It is well-known that patients with pancreatic body/tail cancer usually have a poorer prognosis than those with pancreatic head cancer probably due to more advanced pathologic stages at initial diagnosis. To better understand the prognostic relevance and distinct tumor biology, we should compare the two subtypes of PDACs in comparable conditions such as AJCC TNM stages and pathology grade. A large cohort analysis using the National Cancer Database of the United States from 1998 to 2011 demonstrated that among 40,980 cases of resected PDAC, pancreatic head cancers had advanced tumor stage, higher nodal positivity, worse tumor grade and poorer overall survival than pancreatic body/tail cancers. A recent strictly propensity score-matched (e.g., race, gender, marital status, TMN stage and pathology grade) study including 4,571 resected T1 stage PDACs from Surveillance, Epidemiology, and End Results (SEER) database (2004–2014) provided the best evidence showing the prognostic value of tumor location in early-stage PDACs up to now. They found that patients with pancreatic head cancer had a worse prognosis compared to those with pancreatic body/tail cancers. Body/tail location was further proved to be an independent indicator for better chances of survival in T1 PDAC patients. In this sense, pancreatic body/tail cancer seems to be a less malignant phenotype as compared to pancreatic head cancer.

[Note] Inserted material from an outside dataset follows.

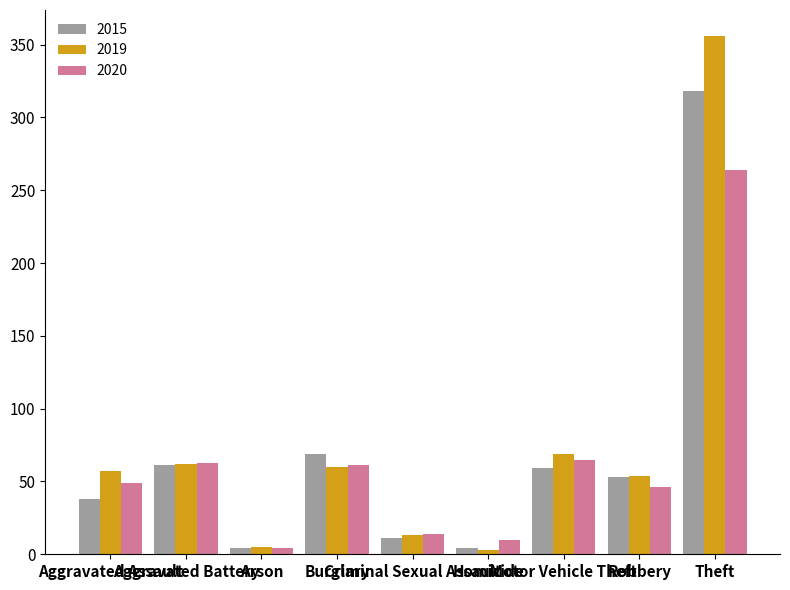

Is it true that 2019 equals 29 at Aggravated Assault?

False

However, the genomic and transcriptomic profiling comparison between pancreatic head and body/tail cancers using resected PDAC samples provided the opposite results. Both Birnaum’s and Dreyer’s studies showed pancreatic body/tail cancers were associated with ‘squamous phenotype’ and presented more aggressive tumor biology such as epithelial-to-mesenchymal transition (EMT), inflammation and metabolic reprogramming. This study displayed a 2-fold higher SMAD4 mutation rate in pancreatic body/tail cancers than pancreatic head cancers among early-stage tumors (I-II). Inactivating mutation in SMAD4 does not initiate the tumor genes in PDAC but serve as secondary genetic alterations following KRAS mutation. Interestingly, SMAD4/TGF-beta signaling is involved in squamous/EMT transition in PDAC. Therefore, our results supported the previous two studies that pancreatic body/tail cancers might be more ‘squamous phenotype’ than pancreatic head cancers. We also assume that the molecular diversity between pancreatic head and body/tail cancers starts from the clonal expansion phase but not the tumor initiation.

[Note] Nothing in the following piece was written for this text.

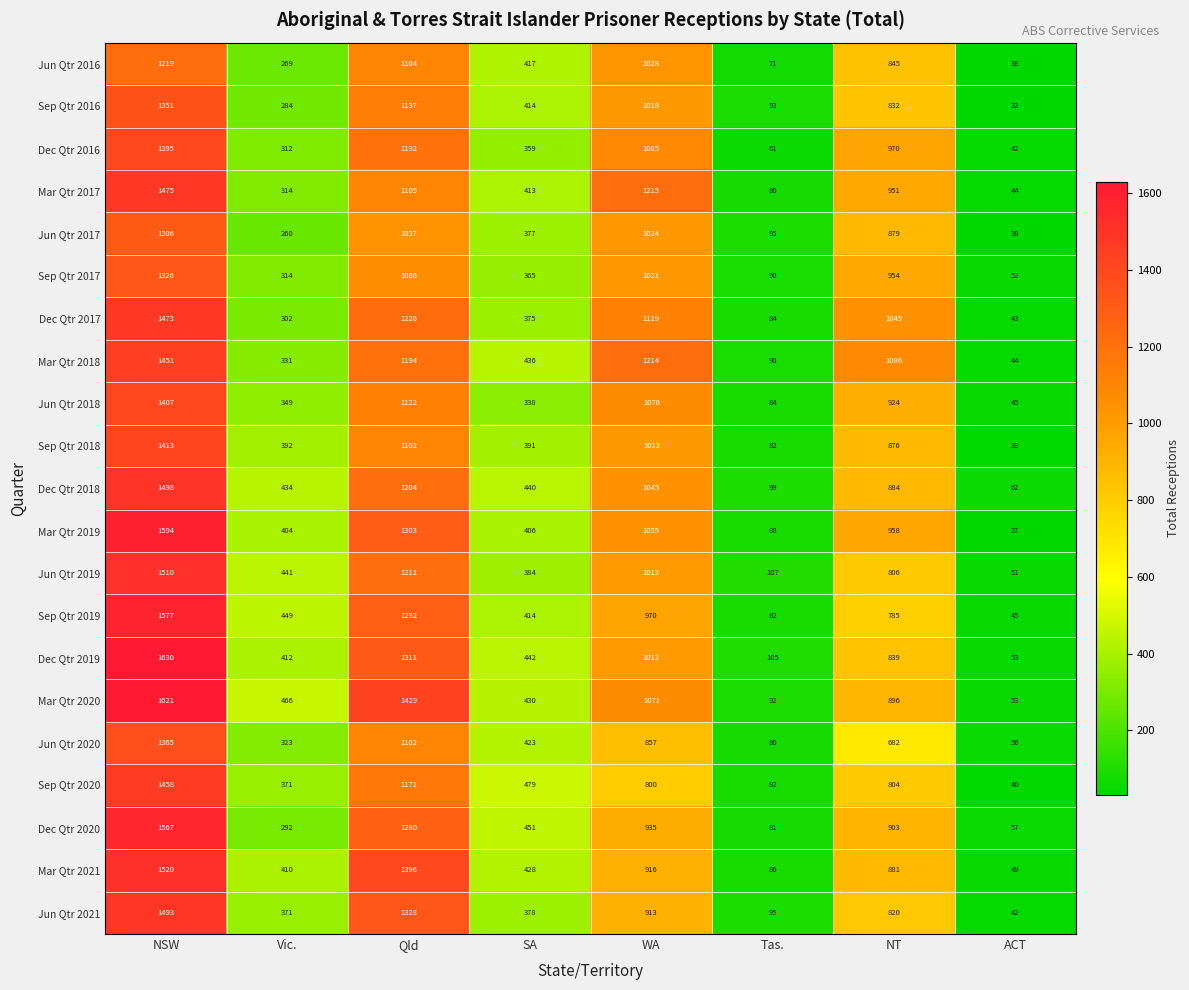

What is the difference between the Jun Qtr 2020 values at Qld and SA?

679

When PDAC developed to the late stages (III-IV), there was a remarkable difference in cancer genome between the two subtypes. We found significantly higher KRAS mutations (e.g., substitution, indels, and gene amplification), more enriched mutation frequencies in MAPK pathway and a lower rate of druggable genomic alterations in pancreatic body/tail cancers than pancreatic head cancers. Activating mutation of KRAS is almost ubiquitous (~ 95%) in PDAC and is an essential event in both tumor initiation and progression. Mutant KRAS drives PDAC development and promotes tumor cell proliferation via altered metabolic pathways including stimulation of glucose uptake and utilization, reprogrammed glutamine metabolism and increased autophagy. Furthermore, KRAS driver mutations lead to the activation of Wnt and MAPK pathways, which controls tumor cell proliferation, motility, metabolism and survival. The results were consistent with a large cohort study including 9,952 patients with metastasized PDAC from the Netherlands Cancer Registry (2005–2015), which demonstrated that pancreatic tail cancers had more metastatic sites and worse survival. It seems that pancreatic body/tail cancers are more biological aggressive than pancreatic head cancers as PDAC has progressed to late stage.
Besides, the genomic variant results indicated that the choice of therapy strategies could refer to tumor location as well as mutated genes. Birnbaum et al suggested checkpoint inhibitors as neoadjuvant treatment for pancreatic head cancers and anti-EGFR targeted therapies for pancreatic body/tail cancers. This study displayed a significantly lower rate of KRAS wild type in pancreatic body/tail cancers than pancreatic head cancers, indicating a low efficiency of Regorafenib, Panitumumab, and Cetuximab, which is FDA approved drugs for the treatment of colorectal cancer patients with KRAS wild type. A novel small-molecular inhibitor AMG510 targeting to a KRAS mutation G12C presented valid anti-cancer ability for patients with non-small cell lung cancer in the phase I clinical trial  and may be of help for the 100% KRAS mutated late-stage pancreatic body/tail cancers. Anti-EGFR or BRAF targeted therapies were not recommended in either pancreatic head or body/tail cancers because of the extremely low druggable mutation frequencies.
There were strengths as well as limitations in this study. This was the first study including both early and late stages PDACs and comparing the genomic profiles between pancreatic head and body/tail cancers. Thus, it is a more comprehensive comparison than the previous studies. But the sample size was rather small. Moreover, this study used ultra-deep panel sequencing to detect extremely low frequencies. But the panel was limited to 450 genes and the previously defined molecular subtypes  could not be analyzed.